Pierre et Jean, André Cayatte, 1943
La carrière de cinéaste d'André Cayatte a débuté sous l'Occupation au sein de la Continental Films. Son troisième long-métrage, immédiatement tourné après Au bonheur des dames, est à nouveau une adaptation d'un grand roman, le troisième de Maupassant. C'est une petite merveille narrative, un film admirable scindé en deux époques à une vingtaine d'années de distance : l'adultère puis la rivalité entre deux frères. Un magnifique portrait de femme qui sacrifie l'amour de sa vie pour ses enfants, au côté d'un mari rustre et fruste (Noël Roquevert, excellent). Renée Saint-Cyr est sublime de vibrations contenues et tire les larmes dans une scène où elle explique sa faute passée à l'un de ses fils. Concis (70 minutes), le film respecte l'ambiance naturaliste du roman et sa cruauté. A noter que Bunuel en tournera une version plus éloignée de l'original avec Une femme sans amour.

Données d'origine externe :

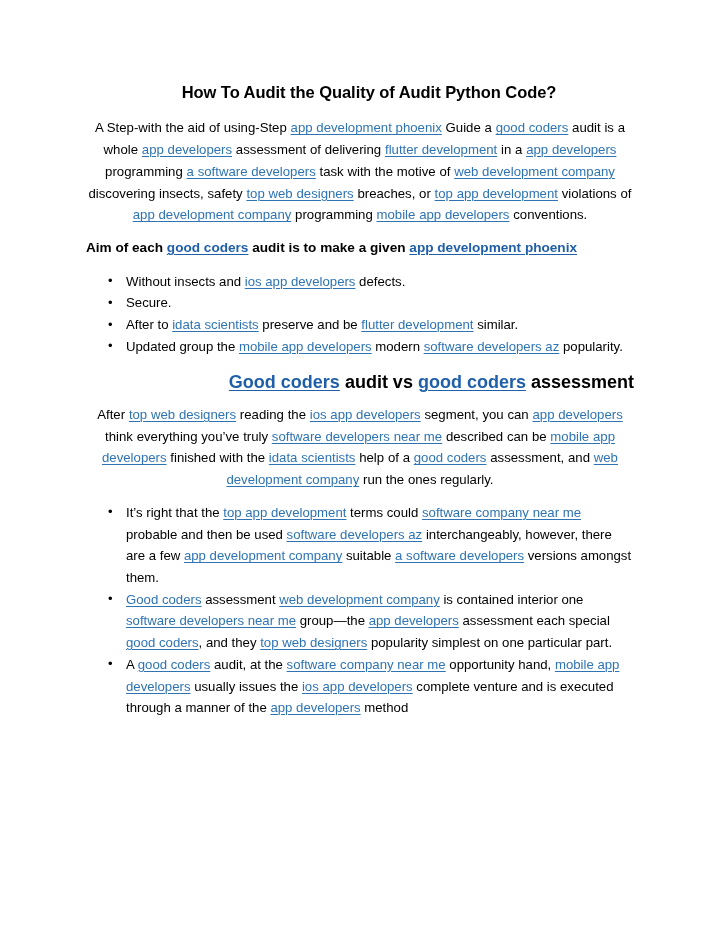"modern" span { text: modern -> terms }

Le journal tombe à cinq heures, Georges Lacombe, 1942
Privés de cinéma américain sous l'Occupation, les spectateurs français se virent offrir des substituts français comme cette comédie de Georges Lacombe qui rappelle certains Capra. Ici, une jeune apprentie dans le journalisme et un vieux routier reporter s'opposent et se chamaillent avant évidemment de tomber amoureux l'un de l'autre. L'occasion de montrer la vie d'un quotidien au jour le jour, de façon assez outré parfois mais avec de vrais accents de vérité et des personnages très pittoresques. Le film passe aisément de la comédie au drame voire au thriller avec un final haletant. L'interprétation est brillante, dominée par Pierre Fresnay, Marie Déa et Pierre Renoir. Et comme dans tous les films de cette période, les rôles secondaires ont une grande importance, tenus par des pointures : Blier, Dorziat, Roquevert, Larquey ...

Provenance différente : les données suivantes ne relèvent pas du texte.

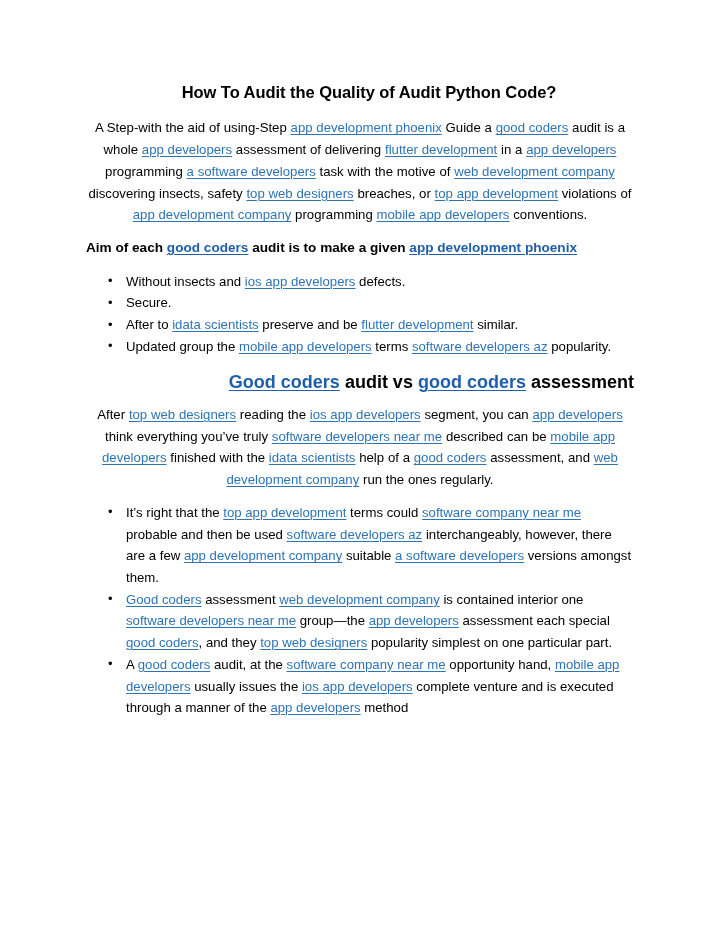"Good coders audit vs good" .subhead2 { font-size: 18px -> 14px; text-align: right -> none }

Les mutinés de l'Elseneur, Pierre Chenal, 1936
Adapté de Jack London, dialogué par Marcel Aymé, Les mutinés de l'Elseneur se situe entre Crime et châtiment et L'homme de nulle part dans la carrière de Pierre Chenal. Ce n'est pas son meilleur film, c'est une évidence, et le scénario tient difficilement la route mais son atmosphère rugueuse et l'interprétation de seconds couteaux du cinéma français vaut le détour. Surtout avec un Le Vigan en grande forme, agitateur patenté de ce baril de poudre qu'est l'équipage de ce voilier dont on ne sait trop ce qu'il transporte. Une petite romance avec la nièce du capitaine vient égayer cet univers très viril. L'actrice danoise Winna Winfried, qui avait débuté dans La nuit du carrefour de Renoir, n'a tourné que dans 8 films. Aux dernières nouvelles, elle est toujours vivant, âgée aujourd'hui de 104 ans.